← Beranda
PLN Tegaskan Tidak Ada Lagi Pemadaman Listrik di Sumatera
Syahrul YunizarSenin, 25 Mei 2026 | 20.38 WIB
Bareskrim Polri mengungkap hasil penyelidikan blackout Sumatera pada Jumat pekan lalu (22/5). Sejauh ini, polisi tidak menemukan adanya dugaan sabotase dalam pemadaman listrik di sebagian Sumatera tersebut. (Sahrul Yunizar/JawaPos.com)

JawaPos.com - Sempat terjadi blackout pada Jumat pekan lalu (22/5), PT PLN memastikan pasokan listrik untuk Sumatera sudah pulih total. Gangguan yang sempat terjadi sudah ditangani. PLN memastikan tidak terjadi lagi pemadaman. Sehingga masyarakat Sumatera tidak perlu cemas lagi.

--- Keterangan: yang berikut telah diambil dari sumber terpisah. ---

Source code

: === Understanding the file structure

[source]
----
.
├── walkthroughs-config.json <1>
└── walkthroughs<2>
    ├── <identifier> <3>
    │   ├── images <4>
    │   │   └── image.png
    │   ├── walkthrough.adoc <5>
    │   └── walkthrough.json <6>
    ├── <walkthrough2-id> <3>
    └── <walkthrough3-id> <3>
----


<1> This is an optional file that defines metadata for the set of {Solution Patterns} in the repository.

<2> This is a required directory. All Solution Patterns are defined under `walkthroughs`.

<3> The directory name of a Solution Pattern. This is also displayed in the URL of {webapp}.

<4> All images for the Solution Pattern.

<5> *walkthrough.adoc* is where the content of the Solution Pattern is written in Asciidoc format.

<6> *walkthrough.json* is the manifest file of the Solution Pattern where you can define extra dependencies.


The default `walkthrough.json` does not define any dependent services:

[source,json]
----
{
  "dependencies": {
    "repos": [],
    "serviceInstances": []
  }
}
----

Direktur Transmisi PLN Edwin Nugraha Putra menegaskan hal itu saat memberikan penjelasan kepada awak media dalam konferensi pers yang berlangsung di Gedung Bareskrim Polri, Jakarta Selatan (Jaksel), pada Senin (25/5). Dia menyebut, saat ini seluruh transmisi sudah kembali terhubung.

”Insyaallah pada hari ini, pembangkit-pembangkit besar sudah masuk, seperti di Pangkalan Susu dan beberapa tempat lainnya sudah masuk. Insyaallah pada hari ini dan sore ini tidak ada terjadi lagi pemadaman di sistem Sumatera,” kata Edwin.

Kepada masyarakat Sumatera yang sempat terdampak pemadaman listrik, dia menyampaikan permohonan maaf. Khususnya kepada masyarakat di wilayah Sumatera Utara (Sumut), Aceh, dan Sumatera Barat (Sumbar) yang terdampak langsung oleh pemadaman yang terjadi.

”Sekali lagi kami memohon maaf kepada seluruh masyarakat, terutama di Sumatera Utara, dan memohon doanya semoga PLN dapat menyalurkan listrik dengan aman dan andal sepanjang masa,” ujarnya.

Menurut Edwin, sejak Minggu (24/5) pasokan listrik di Sumatera sejatinya sudah normal. Namun demikian, masih ada beberapa pembangkit dari PLTU yang belum menyala. Kondisi itu terjadi sampai pukul 18.00 WIB, namun PLN kembali memutus aliran listrik karena beban naik saat magrib.

”Terpaksa kami padamkan kembali, tetapi itu berlangsung dari jam 18.36 sampai jam 20.15, kurang lebih 2 jam kurang. Kemudian bisa kami normalkan kembali seiring demand yang semakin turun dan pembangkit kami mulai masuk,” jelas dia.

Sebelumnya diberitakan bahwa hasil penyelidikan polisi dari Direktorat Tindak Pidana Tertentu (Dittipidter) Bareskrim Polri sejauh ini menduga padamnya aliran listrik beberapa provinsi di Sumatera disebabkan oleh gangguan cuaca, bukan karena sabotase.

”Sampai dengan saat ini, bisa kami pastikan tidak ditemukan adanya indikasi sabotase ataupun unsur kesengajaan dalam peristiwa blackout tersebut,” ucap Wakil Kepala Bareskrim Polri Irjen Nunung Syaifuddin.

Polisi sangat yakin blackout di Sumatera bukan karena sabotase karena anak buahnya sudah mengamankan barang bukti berupa kabel jaringan listrik yang bermasalah. Barang bukti itu diambil dari wilayah Kabupaten Muaro Jambi, Provinsi Jambi.

”Kenapa kami bisa pastikan ini bukan faktor sabotase, karena kerusakan atau putusnya kabel atau jaringan ini tidak rapi. Dia lebih bersifat atau berbentuk serabut seperti yang ada di depan kita rekan-rekan. Jadi, kalau itu sabotase pasti potongan-potongannya lebih rapi,” ucap Nunung.

Karena itu, jenderal bintang dua Polri tersebut meminta agar masyarakat tetap tenang dan tidak resah. Apalagi sampai terpengaruh oleh informasi-informasi yang tidak jelas sumbernya. Menurut dia, informasi telah terjadinya sabotase yang menyebabkan blackout di Sumatera berpotensi menyesatkan.

”Kami imbau agar masyarakat tetap tenang dan tidak resah, tidak mudah terpengaruh oleh informasi yang belum dapat dipastikan kebenarannya, serta adanya narasi-narasi yang menyesatkan bahwa seolah-olah ini adalah sabotase,” tegasnya.